F-Score
Table of contents
Confusion matrix
Actual\Prediction | Positive | Negative |
---|---|---|
Positive | True Positive | False Negative |
Negative | False Positive | True Negative |
Precision and Recall
Precision
Also called the positive predict value (PPV),
\[precision = \frac{TP}{TP + FP}\]Recall
Also called the sensitivity,
\[recall = \frac{TP}{TP + FN}\]F1-score
An F-score is a measure of a binary classification’s accuracy.

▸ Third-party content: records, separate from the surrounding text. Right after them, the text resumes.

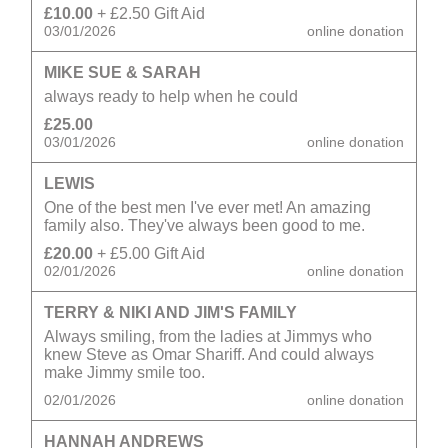
£10.00
+ £2.50 Gift Aid
03/01/2026
online donation
MIKE SUE & SARAH
always ready to help when he could
£25.00
03/01/2026
online donation
LEWIS
One of the best men I've ever met! An amazing
family also. They've always been good to me.
£20.00
+ £5.00 Gift Aid
02/01/2026
online donation
TERRY & NIKI AND JIM'S FAMILY
Always smiling, from the ladies at Jimmys who
knew Steve as Omar Shariff. And could always
make Jimmy smile too.
02/01/2026
online donation
HANNAH ANDREWS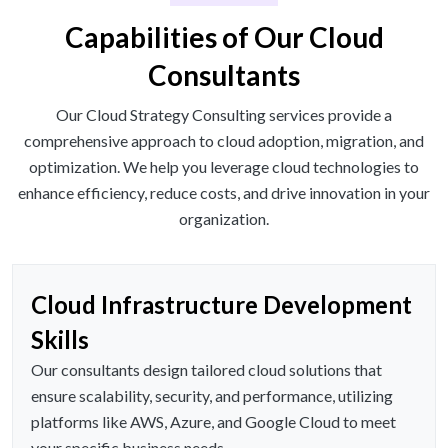
Capabilities of Our Cloud
Consultants
Our Cloud Strategy Consulting services provide a
comprehensive approach to cloud adoption, migration, and
optimization. We help you leverage cloud technologies to
enhance efficiency, reduce costs, and drive innovation in your
organization.
Cloud Infrastructure Development
Skills
Our consultants design tailored cloud solutions that
ensure scalability, security, and performance, utilizing
platforms like AWS, Azure, and Google Cloud to meet
your specific business needs.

There exists a general F-score of $F_\beta$, where the $\beta$ acts as a weight of importance for recall.
However, the balanced F-score (or $F_1$ score), where precision and recall are considered equally, is the harmonic mean of precision and recall:
\[F_1 = \frac{2}{recall^{-1} + precision^{-1}} = 2 \cdot \frac{precision \cdot recall}{precision + recall} = \frac{TP}{TP + \frac{1}{2}(FP + FN)}\]Where $0 \le F_1 \le 1$.
$F_1$ of $1.0$ means perfect precision and recall, while $0$ means either one of them was $0$.
Always remeber that F1 score (and the whole TP, TN …) is dependent on which threshold was selected (by examining ROC, etc.).
Low F1 score does not represent the performance of the entire model, but the performance at a certain classification threshold.